→ Tasks to complete
- 1) Rewrite the paragraph of the rabies post that begins "Animals can appear to have been struck by a car" as a short list of its main points.
- 2) In the rabies post, which sick-looking animals has the writer heard about on the police scanner?
- 3) Continue the rabies post from its last sentence, in the same voice.
Segment Start: Extract
THAT Time of Year…Again…

Well, it’s Spring again (except at MY house, which is still buried under SNOW!!!) and, as usual, the critters are coming out of what every type of hibernation they’ve been in.  So it’s time, again, to remind you all that Spring is a prime time for the Rabies virus to surface.  I’ve already heard calls on my police scanner for sick looking raccoons and skunks walking around, so I want to again remind all of what’s what with Rabies.

Rabies is a deadly virus that affects the nervous system of an infected animal.  The animal will either stumble around as if drunk or injured, or it will go into a rage, attacking anything and everything – even itself.  There are times, too, when the animal can bounce between the two types of symptoms.

Animals can appear to have been struck by a car as they will stumble around, often dragging their back legs.  Please do NOT attempt to “help” these animals by putting them in your car (yep – it’s happened, which is why I have to say DON’T DO THAT!) and attempting to bring them for help.  Instead, call the local police department to report the animal.  An animal control officer will be dispatched to check on the situation.  And do NOT TOUCH the animal – either to move it or to help it.  The animal can come out of the stupor and attack.
Segment End: Extract
Segment Start: Dataset entries
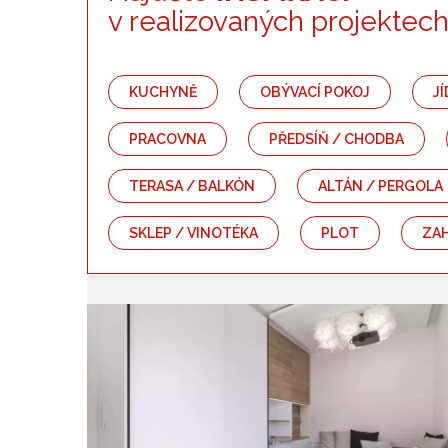
Kategorie
v realizovaných projektec
Kuchyně
Obývací pokoj
KUCHYNĚ
OBÝVACÍ POKOJ
J
Ložnice
Dětský pokoj
PRACOVNA
PŘEDSÍŇ / CHODBA
Koupelna
Záchod
TERASA / BALKÓN
ALTÁN / PERGOLA
Předsíň / chodba
Schodiště
SKLEP / VINOTÉKA
PLOT
ZA
Bazén
Zahrada
Terasa / balkón
Altán / pergola
Dřevostavba
Srub / roubenka
Plot
Zahradní kuchyně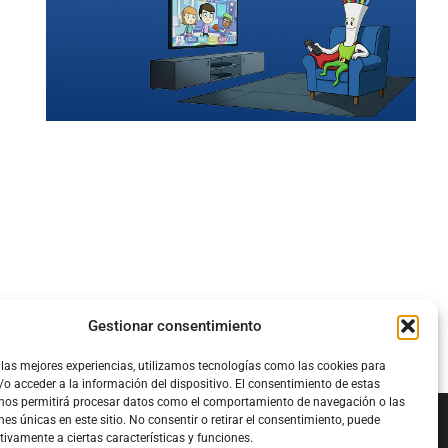
Gestionar consentimiento
 las mejores experiencias, utilizamos tecnologías como las cookies para
o acceder a la información del dispositivo. El consentimiento de estas
 nos permitirá procesar datos como el comportamiento de navegación o las
nes únicas en este sitio. No consentir o retirar el consentimiento, puede
tivamente a ciertas características y funciones.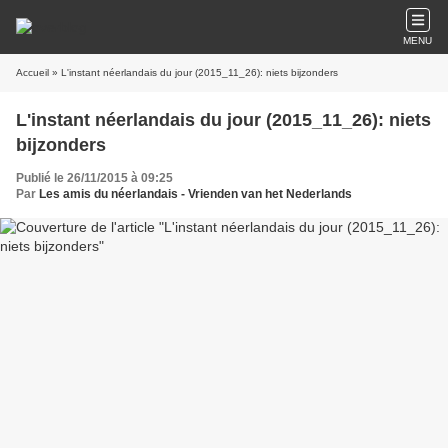
MENU
Accueil
» L'instant néerlandais du jour (2015_11_26): niets bijzonders
L'instant néerlandais du jour (2015_11_26): niets
bijzonders
Publié le 26/11/2015 à 09:25
Par
Les amis du néerlandais - Vrienden van het Nederlands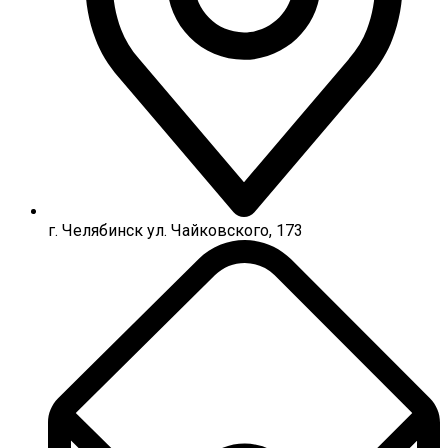
г. Челябинск ул. Чайковского, 173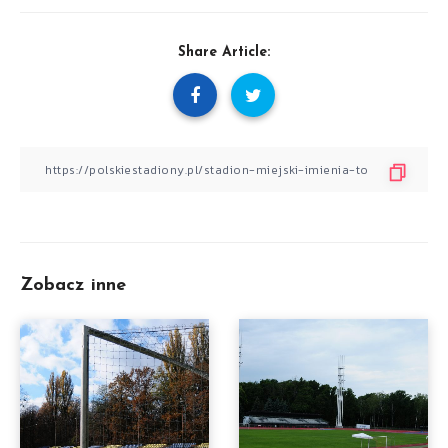
Share Article:
Zobacz inne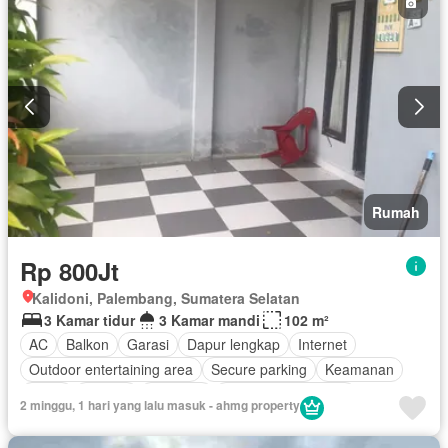
Rumah
Rp 800Jt
Kalidoni, Palembang, Sumatera Selatan
3 Kamar tidur
3 Kamar mandi
102 m²
AC
Balkon
Garasi
Dapur lengkap
Internet
Outdoor entertaining area
Secure parking
Keamanan
Teras
Televisi
Halaman
Berperabot lengkap
2 minggu, 1 hari yang lalu masuk - ahmg property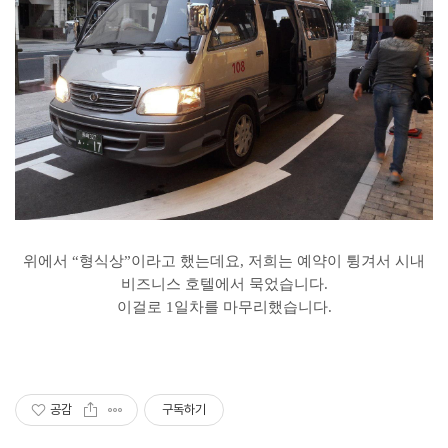
위에서 “형식상”이라고 했는데요, 저희는 예약이 튕겨서 시내
비즈니스 호텔에서 묵었습니다.
이걸로 1일차를 마무리했습니다.
공감
구독하기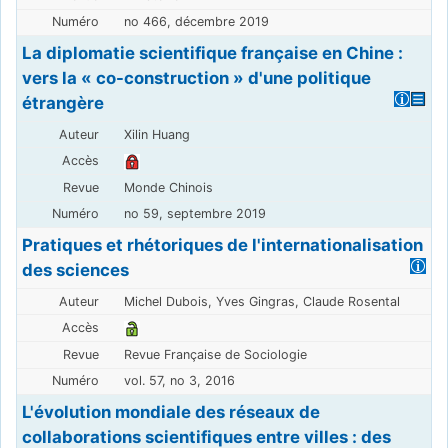
no 466, décembre 2019
La diplomatie scientifique française en Chine :
vers la « co-construction » d'une politique
étrangère
Xilin Huang
Monde Chinois
no 59, septembre 2019
Pratiques et rhétoriques de l'internationalisation
des sciences
Michel Dubois, Yves Gingras, Claude Rosental
Revue Française de Sociologie
vol. 57, no 3, 2016
L'évolution mondiale des réseaux de
collaborations scientifiques entre villes : des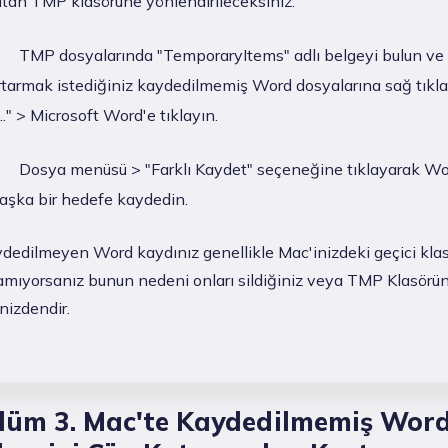
utan TMP klasörüne yönlendirileceksiniz.
TMP dosyalarında "TemporaryItems" adlı belgeyi bulun ve 
urtarmak istediğiniz kaydedilmemiş Word dosyalarına sağ tıkl
..." > Microsoft Word'e tıklayın.
Dosya menüsü > "Farklı Kaydet" seçeneğine tıklayarak W
başka bir hedefe kaydedin.
edilmeyen Word kaydınız genellikle Mac'inizdeki geçici klasö
lamıyorsanız bunun nedeni onları sildiğiniz veya TMP Klasörü
nizdendir.
lüm 3. Mac'te Kaydedilmemiş Wor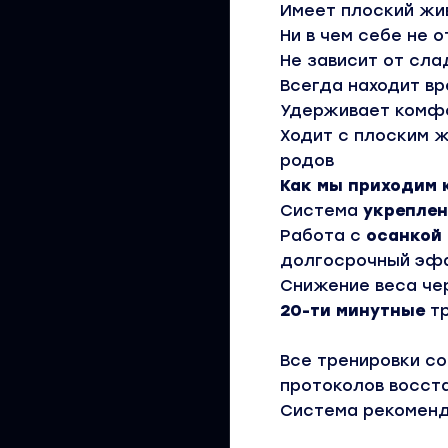
Имеет плоский жив
Ни в чем себе не 
Не зависит от сла
Всегда находит в
Удерживает комфо
Ходит с плоским ж
родов
Как мы приходим 
Система
укреплен
Работа с
осанкой
долгосрочный эф
Снижение веса че
20-ти минутные
тр
Все тренировки с
протоколов восст
Система рекоменд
Segment End: Dataset entries
→ Answers in order
- 1)
- Rabid animals may look like they were hit by a car, stumbling and often dragging their back legs.
- Don't put such an animal in your car to take it for help.
- Call the local police department to report it, and an animal control officer will be sent.
- Don't touch the animal, either to move it or to help it, because it can come out of its stupor and attack.

- 2) Raccoons and skunks.

- 3)
Remember that Rabies is spread by contact with bodily fluids and that you can have something as small as a paper cut or a hangnail and that virus can get into your system.  The virus travels up the spinal cord of the animal and into the base of the brain where the virus takes over and eventually kills the animal.

Remember, too, that having your animals properly vaccinated against the Rabies virus is the ONLY means of protection you’ll have if your dog or cat comes into contact with a rabid animal.  And if your animals are allowed to roam freely (cats are a biggie here) you do not know what it’s come into contact with, making that Rabies vaccination even more critical.

So if you see an animal that is acting strangely or in a manner that makes you suspicious, please call the police department.  Don’t try and help it.  Don’t try and do anything other than alert someone who can take care of it.  And make SURE your pets are vaccinated!